Google Fit is (as the name suggests) Google’s own fitness tracker app, and it comes preinstalled on Android phones. If you don’t have it for some reason, you can install it from the Google Play Store. Unlike Apple’s offering, it’s cross-platform and you can find the iOS version here. While Google Fit isn’t the most advanced health and fitness app you can find, it covers the basics pretty well.
The app’s home screen is dominated by two rings, showing heart points (which are gained by any kind of moderate activity) and milestones. Scroll down that main screen and you’ll see everything Google Fit can monitor, from sleep to weight. You might want to optionally install third-party apps to track these metrics, but you can also enter them manually (or just ignore them for now).

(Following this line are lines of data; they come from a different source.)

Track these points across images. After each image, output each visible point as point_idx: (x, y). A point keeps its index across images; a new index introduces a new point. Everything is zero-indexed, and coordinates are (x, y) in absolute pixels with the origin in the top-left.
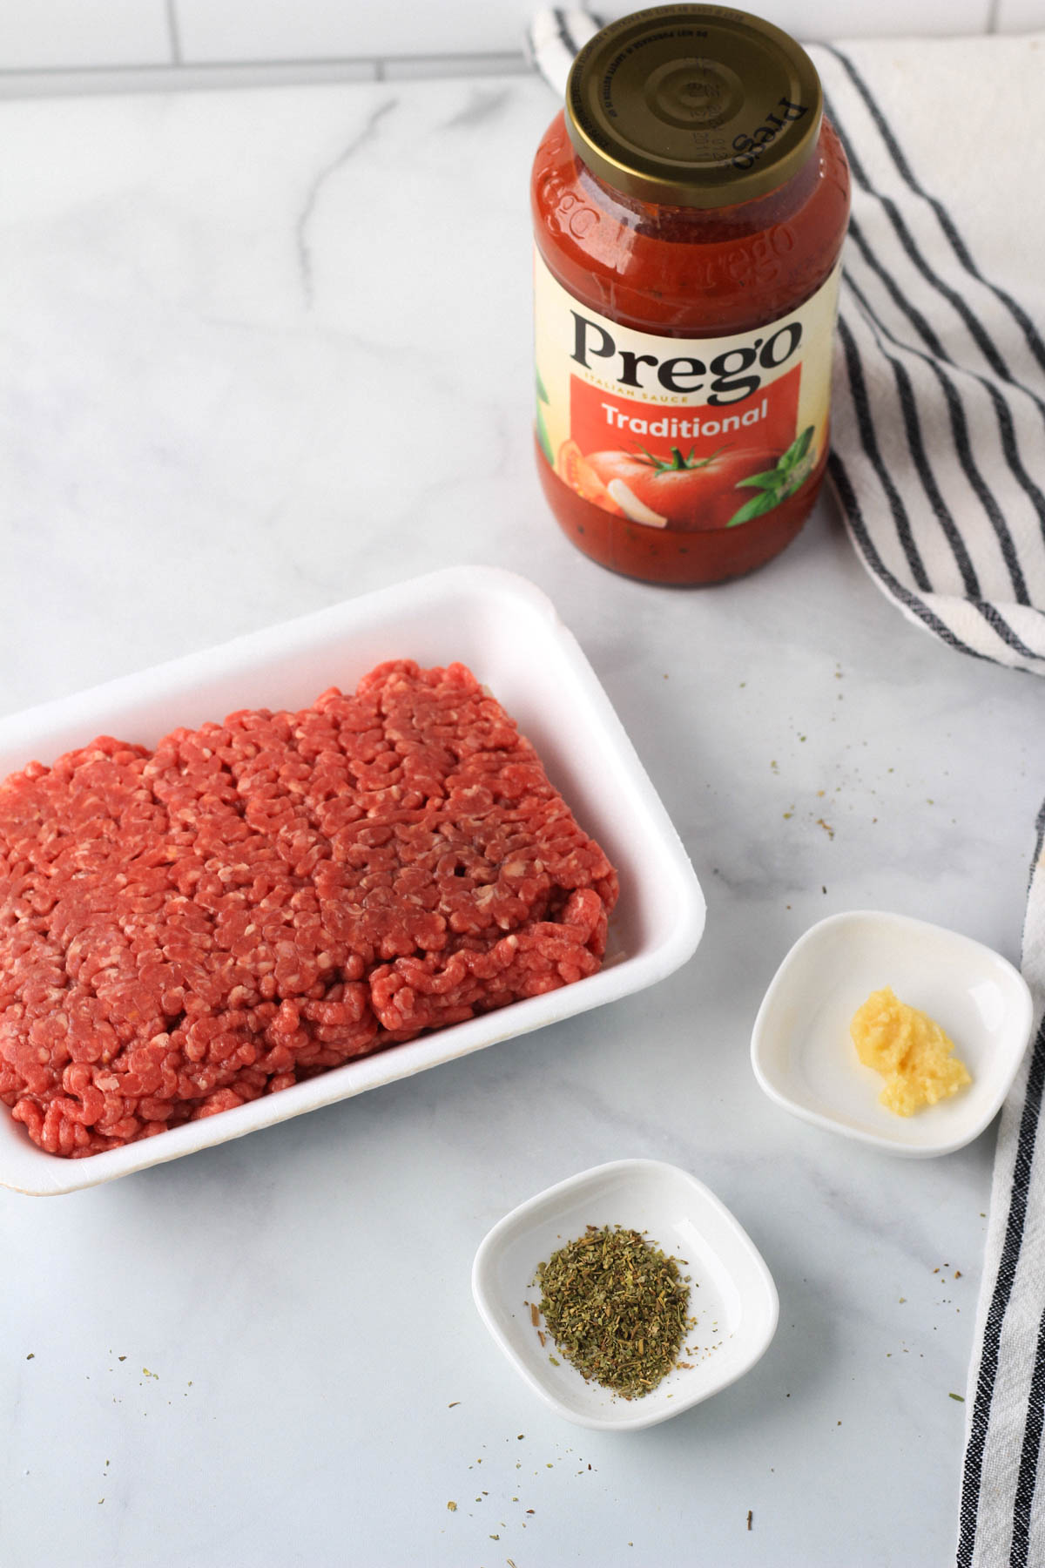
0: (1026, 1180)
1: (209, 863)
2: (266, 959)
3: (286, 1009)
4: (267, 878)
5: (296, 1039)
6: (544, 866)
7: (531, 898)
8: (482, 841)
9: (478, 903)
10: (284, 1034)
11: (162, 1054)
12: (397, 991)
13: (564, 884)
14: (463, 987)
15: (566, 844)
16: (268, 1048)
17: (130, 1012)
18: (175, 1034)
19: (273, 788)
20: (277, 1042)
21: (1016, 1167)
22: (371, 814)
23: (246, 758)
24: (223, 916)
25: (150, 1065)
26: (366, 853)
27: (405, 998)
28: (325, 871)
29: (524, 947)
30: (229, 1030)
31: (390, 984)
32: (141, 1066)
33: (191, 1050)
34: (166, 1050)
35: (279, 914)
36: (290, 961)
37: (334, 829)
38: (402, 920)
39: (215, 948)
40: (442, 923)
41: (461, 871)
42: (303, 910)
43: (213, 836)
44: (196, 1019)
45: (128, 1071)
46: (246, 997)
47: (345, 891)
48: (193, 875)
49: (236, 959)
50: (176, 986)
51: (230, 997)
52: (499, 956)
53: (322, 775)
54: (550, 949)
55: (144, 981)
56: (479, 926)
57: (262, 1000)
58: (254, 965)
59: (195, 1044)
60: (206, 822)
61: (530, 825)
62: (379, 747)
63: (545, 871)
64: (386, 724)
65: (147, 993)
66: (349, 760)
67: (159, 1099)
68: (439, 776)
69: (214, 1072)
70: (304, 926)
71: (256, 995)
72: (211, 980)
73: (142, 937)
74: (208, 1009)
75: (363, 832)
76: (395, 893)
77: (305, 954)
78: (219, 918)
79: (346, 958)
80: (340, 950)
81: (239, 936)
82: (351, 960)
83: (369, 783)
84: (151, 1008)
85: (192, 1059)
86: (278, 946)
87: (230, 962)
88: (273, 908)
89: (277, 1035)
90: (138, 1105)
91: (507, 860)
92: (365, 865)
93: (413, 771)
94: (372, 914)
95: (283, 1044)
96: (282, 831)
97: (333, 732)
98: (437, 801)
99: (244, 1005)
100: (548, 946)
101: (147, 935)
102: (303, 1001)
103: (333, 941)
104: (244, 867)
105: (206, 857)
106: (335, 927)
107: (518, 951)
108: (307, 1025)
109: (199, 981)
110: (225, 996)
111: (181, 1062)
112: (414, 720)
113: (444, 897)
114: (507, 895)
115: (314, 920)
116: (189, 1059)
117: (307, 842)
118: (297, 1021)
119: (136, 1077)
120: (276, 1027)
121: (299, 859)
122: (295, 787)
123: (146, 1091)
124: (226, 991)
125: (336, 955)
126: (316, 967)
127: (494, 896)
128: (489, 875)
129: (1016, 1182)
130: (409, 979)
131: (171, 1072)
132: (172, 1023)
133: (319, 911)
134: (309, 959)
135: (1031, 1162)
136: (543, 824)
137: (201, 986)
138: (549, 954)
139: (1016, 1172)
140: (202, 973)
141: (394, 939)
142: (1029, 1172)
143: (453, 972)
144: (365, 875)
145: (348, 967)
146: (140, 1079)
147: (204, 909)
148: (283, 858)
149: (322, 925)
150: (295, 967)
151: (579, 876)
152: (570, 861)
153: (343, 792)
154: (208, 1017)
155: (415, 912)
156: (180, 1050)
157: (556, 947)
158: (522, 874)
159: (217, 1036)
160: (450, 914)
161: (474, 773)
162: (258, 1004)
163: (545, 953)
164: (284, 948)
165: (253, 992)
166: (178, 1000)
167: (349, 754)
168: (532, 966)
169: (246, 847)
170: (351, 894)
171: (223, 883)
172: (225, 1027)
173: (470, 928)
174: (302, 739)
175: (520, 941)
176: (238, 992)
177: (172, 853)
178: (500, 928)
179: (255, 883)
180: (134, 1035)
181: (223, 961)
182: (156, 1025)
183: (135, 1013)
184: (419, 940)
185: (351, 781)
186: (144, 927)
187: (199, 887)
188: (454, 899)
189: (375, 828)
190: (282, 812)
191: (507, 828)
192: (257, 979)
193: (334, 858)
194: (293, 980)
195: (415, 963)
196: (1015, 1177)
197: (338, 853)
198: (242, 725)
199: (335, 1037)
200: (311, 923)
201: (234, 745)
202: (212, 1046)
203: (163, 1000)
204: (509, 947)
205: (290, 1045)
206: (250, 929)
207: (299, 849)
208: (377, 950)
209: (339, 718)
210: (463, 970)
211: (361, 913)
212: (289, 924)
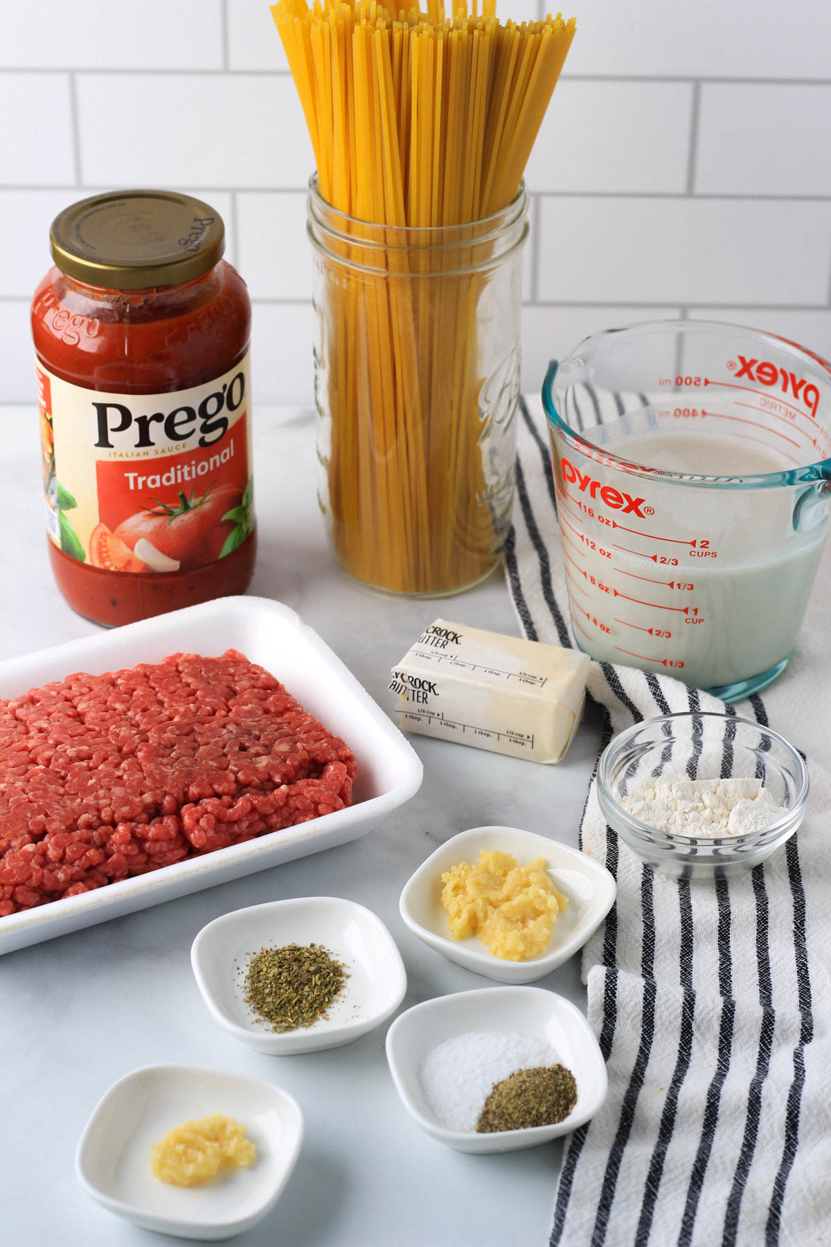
0: (613, 1011)
1: (59, 746)
2: (104, 798)
3: (121, 828)
4: (102, 753)
5: (129, 847)
6: (304, 747)
7: (296, 763)
8: (257, 733)
9: (257, 765)
10: (121, 844)
11: (31, 856)
12: (202, 817)
13: (319, 758)
14: (250, 818)
15: (319, 735)
16: (108, 856)
17: (6, 832)
18: (39, 843)
19: (103, 707)
20: (115, 851)
21: (605, 1002)
22: (176, 719)
23: (82, 694)
24: (71, 775)
25: (22, 863)
26: (174, 738)
27: (208, 822)
28: (144, 748)
29: (293, 792)
30: (80, 841)
31: (197, 812)
32: (15, 863)
33: (52, 853)
34: (34, 854)
35: (113, 772)
36: (122, 798)
37: (150, 726)
38: (203, 774)
39: (67, 793)
40: (232, 777)
41: (243, 748)
42: (129, 770)
43: (61, 732)
44: (55, 834)
45: (5, 868)
46: (92, 821)
47: (160, 759)
48: (48, 754)
49: (82, 799)
50: (39, 815)
51: (79, 821)
52: (275, 797)
53: (139, 699)
54: (312, 792)
55: (15, 813)
56: (259, 779)
57: (103, 823)
58: (96, 801)
59: (54, 849)
60: (56, 726)
61: (292, 725)
62: (179, 685)
63: (304, 749)
64: (182, 675)
65: (18, 820)
66: (157, 693)
67: (28, 887)
68: (223, 700)
69: (70, 869)
70: (131, 779)
71: (99, 821)
72: (65, 811)
73: (12, 789)
74: (63, 827)
75: (171, 727)
76: (197, 760)
77: (133, 794)
78: (69, 778)
79: (164, 798)
80: (158, 792)
81: (84, 786)
82: (167, 798)
83: (173, 703)
84: (21, 828)
85: (53, 859)
86: (113, 789)
87: (79, 800)
88: (108, 769)
89: (115, 846)
90: (14, 890)
91: (277, 743)
92: (173, 746)
93: (203, 696)
94: (181, 771)
95: (119, 852)
96: (111, 728)
97: (145, 679)
98: (223, 712)
99: (89, 826)
100: (311, 791)
101: (16, 788)
102: (133, 824)
103: (153, 786)
104: (85, 748)
105: (57, 743)
106: (154, 779)
107: (288, 796)
108: (138, 840)
109: (56, 811)
110: (76, 820)
111: (45, 861)
112: (203, 673)
113: (232, 762)
114: (278, 761)
115: (139, 775)
116: (51, 860)
117: (131, 734)
118: (129, 836)
119: (12, 870)
120: (114, 840)
121: (126, 742)
122: (119, 706)
123: (20, 879)
124: (76, 817)
125: (155, 795)
126: (142, 801)
127: (269, 761)
128: (263, 750)
129: (606, 1014)
130: (210, 809)
131: (37, 867)
132: (37, 837)
133: (142, 770)
134: (137, 797)
135: (615, 997)
136: (301, 725)
137: (58, 814)
138: (312, 796)
139: (605, 1006)
140: (58, 807)
141: (198, 785)
142: (615, 1005)
143: (242, 805)
144: (174, 750)
145: (165, 802)
146: (14, 872)
147: (58, 773)
148: (114, 742)
149: (145, 778)
150: (126, 802)
151: (329, 753)
152: (322, 744)
153: (154, 708)
154: (64, 832)
155: (212, 770)
156: (44, 854)
157: (316, 792)
158: (288, 750)
159: (71, 844)
160: (238, 772)
161: (249, 698)
162: (100, 826)
163: (308, 796)
164: (118, 791)
165: (96, 817)
166: (40, 823)
167: (157, 689)
168: (299, 806)
169: (87, 737)
170: (165, 760)
171: (71, 758)
172: (77, 839)
173: (253, 780)
174: (122, 684)
175: (290, 789)
176: (84, 817)
177: (31, 744)
178: (274, 782)
179: (94, 756)
180: (9, 847)
181: (73, 800)
182: (25, 838)
183: (10, 832)
184: (216, 787)
185: (161, 703)
186: (13, 783)
187: (53, 760)
188: (240, 764)
189: (178, 726)
190: (111, 718)
191: (275, 726)
192: (99, 810)
193: (150, 742)
194: (125, 809)
195: (215, 801)
196: (605, 1010)
197: (153, 739)
198: (78, 680)
199: (157, 849)
200: (136, 777)
201: (73, 688)
202: (67, 850)
203: (30, 823)
204: (282, 792)
205: (125, 852)
206: (91, 782)
207: (124, 737)
208: (186, 794)
209: (148, 674)
210: (249, 804)
211: (172, 771)
212: (120, 778)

Before you do anything else, set goals for each day: touch Profile, and tell Google Fit how many steps you want to take each day and how many heart points you want to aim for. On the same screen, you can enter your date of birth, weight and height, which means the app can more accurately assess and calculate your stats.
When it comes to walking and running, Google Fit should automatically record your movements. If that doesn’t seem to be happening, go to the Android Settings screen and then tap Apps and notifications, See all applications, Adjust, and Permissions to make sure the app is allowed to track your physical activity through movements detected by your smartphone. Just be sure to keep your phone with you and you will start to get a feel for your daily exercise.
Later, you can buy extras like smartwatches and chest belts to track other types of activity, but when you’re just getting started, you can add these workouts manually. On the Google Fit front screen, tap the plus button (bottom right) and choose Add an activity. You can specify what type of activity you completed and how long it took, and give an estimate of how hard it made your heart work.